4

i have a small problem i need to count words inside the console to read doc, docx, pptx, ppt, xls, xlsx, odt, pdf ... so don't suggest me | wc -w or grep because they work only with text or console output and they count only spaces and in japanese, chinese, arabic , hindu , hebrew they use diferent delimiter so the word count is wrong and i tried to count with this

pdftotext file.pdf -| wc -w
/usr/local/bin/docx2txt.pl < file.docx | wc -w
/usr/local/bin/pptx2txt.pl < file.pptx | wc -w
antiword file.doc -| wc -w 
antiword file.word -| wc -w

in some cases microsoft word , openoffice sad 1000 words and the counters return 10 or 300 words if the language is ( japanese , chinese, hindu ect... ) , but if i use normal characters then i have no issue the biggest mistake is in some case 3 chars less witch is "OK"

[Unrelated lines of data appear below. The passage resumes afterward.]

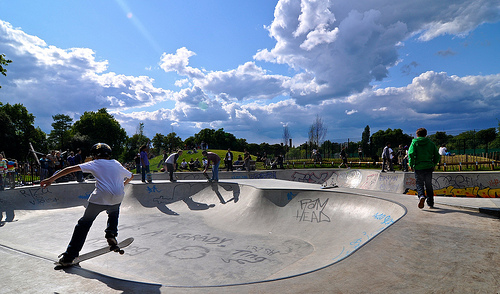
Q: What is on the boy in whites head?
A: A cap.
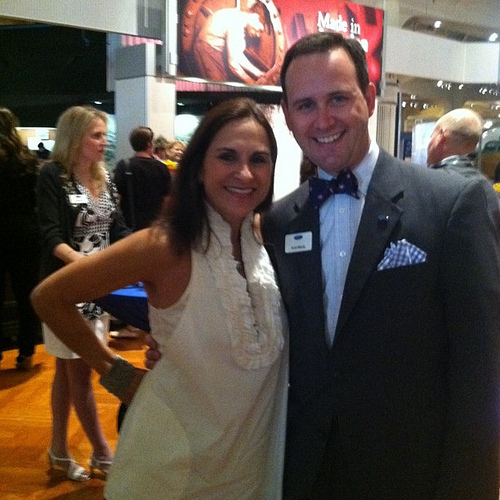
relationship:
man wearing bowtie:
[267, 29, 496, 499] [296, 168, 364, 202]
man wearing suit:
[267, 29, 496, 499] [258, 168, 498, 500]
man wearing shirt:
[267, 29, 496, 499] [309, 133, 389, 347]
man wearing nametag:
[267, 29, 496, 499] [281, 232, 318, 258]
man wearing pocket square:
[267, 29, 496, 499] [371, 236, 434, 275]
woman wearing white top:
[27, 83, 296, 497] [105, 203, 298, 500]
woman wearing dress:
[19, 104, 131, 485] [32, 158, 128, 360]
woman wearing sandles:
[19, 104, 131, 485] [35, 445, 124, 485]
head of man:
[267, 28, 395, 170] [267, 29, 496, 499]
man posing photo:
[267, 29, 496, 499] [3, 3, 499, 498]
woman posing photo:
[27, 83, 296, 497] [3, 3, 499, 498]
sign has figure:
[148, 3, 400, 97] [193, 4, 275, 84]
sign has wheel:
[148, 3, 400, 97] [175, 3, 291, 93]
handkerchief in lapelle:
[371, 236, 434, 275] [377, 252, 436, 279]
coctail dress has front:
[105, 203, 298, 500] [191, 209, 291, 470]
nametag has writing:
[281, 232, 318, 258] [280, 241, 318, 253]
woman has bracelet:
[27, 83, 296, 497] [87, 353, 143, 398]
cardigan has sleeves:
[32, 158, 128, 360] [28, 171, 77, 259]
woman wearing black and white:
[19, 104, 131, 485] [27, 162, 125, 485]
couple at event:
[29, 30, 497, 497] [1, 8, 496, 499]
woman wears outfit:
[19, 104, 131, 485] [27, 162, 125, 485]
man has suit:
[267, 29, 496, 499] [258, 168, 498, 500]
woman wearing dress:
[27, 83, 296, 497] [105, 203, 298, 500]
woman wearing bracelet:
[27, 83, 296, 497] [87, 353, 143, 398]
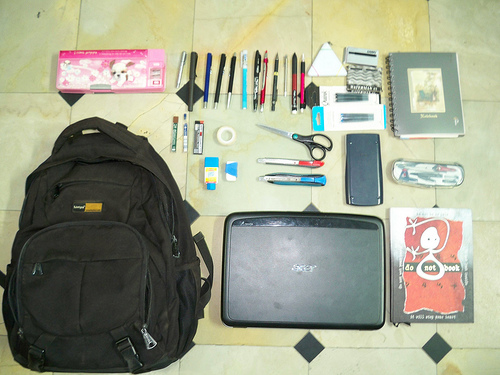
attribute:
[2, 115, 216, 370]
backpack — black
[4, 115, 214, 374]
bag — black, yellow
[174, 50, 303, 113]
pens — lined up, grouped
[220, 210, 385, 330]
laptop — closed, acer, blac, black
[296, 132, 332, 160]
handles — black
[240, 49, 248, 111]
pen — blue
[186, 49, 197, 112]
pen — black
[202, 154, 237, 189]
eraser — blue, white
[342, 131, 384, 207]
calculator — upside down, gray, blue, black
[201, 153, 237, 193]
erasers — blue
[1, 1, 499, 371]
tile — edged\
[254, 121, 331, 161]
scissors — black, silver, pair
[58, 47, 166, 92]
box — pink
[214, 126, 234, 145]
tape — white, clear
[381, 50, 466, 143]
notebook — spiral, blue, white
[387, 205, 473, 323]
book — black, red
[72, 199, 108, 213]
logo — black, orange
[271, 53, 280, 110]
pencil — mechanical, black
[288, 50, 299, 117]
marker — black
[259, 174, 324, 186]
white out — here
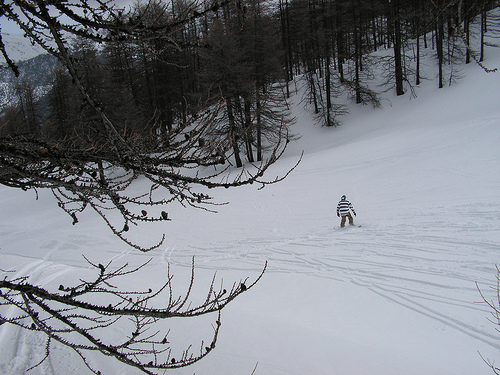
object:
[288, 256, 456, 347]
snow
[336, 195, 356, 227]
man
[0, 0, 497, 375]
hill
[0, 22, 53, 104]
snow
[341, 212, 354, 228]
pants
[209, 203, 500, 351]
tracks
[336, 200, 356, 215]
shirt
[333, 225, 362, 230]
snowboard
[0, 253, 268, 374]
branch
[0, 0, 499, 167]
trees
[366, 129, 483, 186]
snow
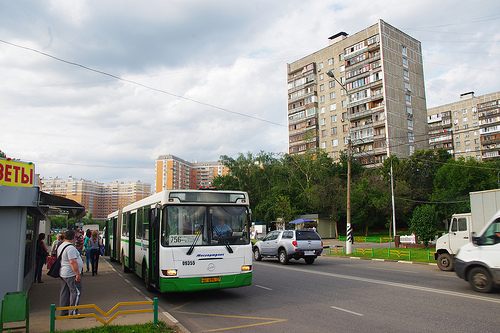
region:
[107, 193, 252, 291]
a white and green bus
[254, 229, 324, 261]
a gray car on the stret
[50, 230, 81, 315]
a man standing on the sidewalk holding a bag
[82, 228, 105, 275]
two women walking on a sidewalk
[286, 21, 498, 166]
tall apartment buildings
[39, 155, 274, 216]
orange and white apartment buildings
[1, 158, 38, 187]
a yellow and red sign above a store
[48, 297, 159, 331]
a small green and yellow fence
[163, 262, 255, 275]
yellow headlights of a bus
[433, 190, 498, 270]
a white truck driving on the street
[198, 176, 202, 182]
part of a building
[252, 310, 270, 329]
part f a line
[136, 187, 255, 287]
this is a bus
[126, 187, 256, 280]
the bus is long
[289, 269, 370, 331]
this is the road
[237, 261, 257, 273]
the light is on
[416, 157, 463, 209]
these are the trees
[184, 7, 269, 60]
this is the sky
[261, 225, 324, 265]
this is a car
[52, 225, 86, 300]
this is a man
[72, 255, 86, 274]
the belly is fat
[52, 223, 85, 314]
this is a person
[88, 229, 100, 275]
this is a person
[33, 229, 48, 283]
this is a person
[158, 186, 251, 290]
this is a bus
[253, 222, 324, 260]
this is a car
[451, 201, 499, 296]
this is a vehicle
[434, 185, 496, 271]
this is a truck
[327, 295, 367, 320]
this is a line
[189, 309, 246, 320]
this is a line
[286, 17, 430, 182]
A building in a city.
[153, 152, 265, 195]
A building in a city.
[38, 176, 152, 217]
A building in a city.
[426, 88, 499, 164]
A building in a city.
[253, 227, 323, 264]
A car on a street.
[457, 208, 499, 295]
A car on a street.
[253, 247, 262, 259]
A tire on a vehicle.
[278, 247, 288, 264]
A tire on a vehicle.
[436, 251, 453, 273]
A tire on a vehicle.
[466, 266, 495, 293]
A tire on a vehicle.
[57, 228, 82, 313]
person standing on the sidewalk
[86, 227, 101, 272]
person standing on the sidewalk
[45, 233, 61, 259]
person standing on the sidewalk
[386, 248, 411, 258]
green and yellow fence section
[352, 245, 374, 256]
green and yellow fence section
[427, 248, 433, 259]
green and yellow fence section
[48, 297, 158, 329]
green and yellow fence section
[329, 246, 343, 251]
green and yellow fence section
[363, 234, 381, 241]
green and yellow fence section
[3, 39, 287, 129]
power line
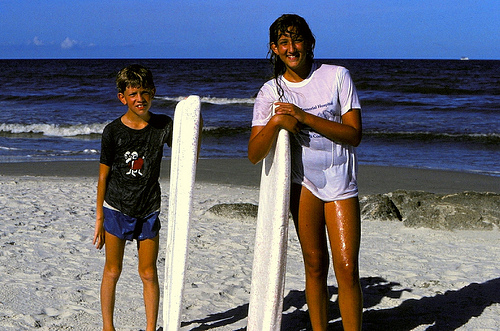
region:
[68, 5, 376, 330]
two people standing on the beach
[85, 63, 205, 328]
boy standing beside a surfboard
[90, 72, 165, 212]
boy wearing a black shirt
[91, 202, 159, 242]
boy wearing blue shorts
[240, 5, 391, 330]
woman leaning on a surfboard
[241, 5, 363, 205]
woman dressed in a white shirt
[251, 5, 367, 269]
woman's legs, shirt and hair appear to be wet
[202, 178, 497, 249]
rocks on the beach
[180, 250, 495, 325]
dark shadows on the sand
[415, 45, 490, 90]
distant object on the water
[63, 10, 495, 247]
two kids with boogie boards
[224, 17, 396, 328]
tan young girl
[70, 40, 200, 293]
tan young boy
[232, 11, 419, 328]
young girl with foam board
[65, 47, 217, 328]
young boy with foam board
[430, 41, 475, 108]
boat out on water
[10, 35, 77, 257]
water rolling in on beach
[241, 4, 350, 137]
girl with wet hair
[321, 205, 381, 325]
wet tan legs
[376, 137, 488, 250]
sand mounds on a beach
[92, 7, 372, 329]
two wet children on beach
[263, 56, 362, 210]
wet white tee shirt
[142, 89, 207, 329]
white Styrofoam surfboard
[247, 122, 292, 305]
white surfboard under arm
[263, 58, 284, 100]
wet hair on shoulder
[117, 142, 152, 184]
cartoon on tee shirt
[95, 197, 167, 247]
wet blue shorts on boy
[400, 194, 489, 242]
rocks in beach sand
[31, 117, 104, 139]
white cap of crashed wave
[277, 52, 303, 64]
smile on girl's face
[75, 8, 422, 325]
Two young people with their surfboards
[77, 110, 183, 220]
Young boy is wearing a black shirt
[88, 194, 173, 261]
Young boy is wearing blue swim trunks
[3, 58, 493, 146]
Water in the background is blue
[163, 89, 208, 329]
Surfboard is all white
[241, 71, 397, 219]
Young woman is wearing a white shirt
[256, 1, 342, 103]
Young girl's hair is wet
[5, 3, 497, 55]
The sky is clear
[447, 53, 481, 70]
A boat is in the background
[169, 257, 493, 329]
The people in this image shadows are on the sand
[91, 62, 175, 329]
boy wearing blue swim trunks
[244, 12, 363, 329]
girl wearing a white t-shirt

i tried to convert with soffice , openoffice and then try WC -w but i can't even convert ,

soffice --headless --nofirststartwizard --accept=socket,host=127.0.0.1,port=8100; --convert-to pdf some.pdf /var/www/domains/vocabridge.com/devel/temp_files/23/0/东京_1000_words_Docx.docx 

OR

 openoffice.org  --headless  --convert-to  ........

OR

openoffice.org3 --invisible 

so if someone know any way to count correctly or display document statistic with openoffice or anything else or linux with the console please share it

thanks.

ddjikic
  • 1,254
  • 12
  • 28

5 Answers5

3

If you have Microsoft Word (and Windows, obviously) you can write a VBA macro or if you want to run straight from the command line you can write a VBScript script with something like the following:

wordApp = CreateObject("Word.Application")
doc = ... ' open up a Word document using wordApp
docWordCount = doc.Words.Count
' Rinse and repeat...

If you have OpenOffice.org/LibreOffice you have similar (but more) options. If you want to stay in the office app and run a macro you can probably do that. I don't know the StarBasic API well enough to tell you how but I can give you the alternative: creating a Python script to get the word count from the command line. Roughly speaking, you do the following:

Yawar
  • 11,272
  • 4
  • 48
  • 80
1

Just building on to what @Yawar wrote. Here is is more explicit steps for how to word count with MS word from the console.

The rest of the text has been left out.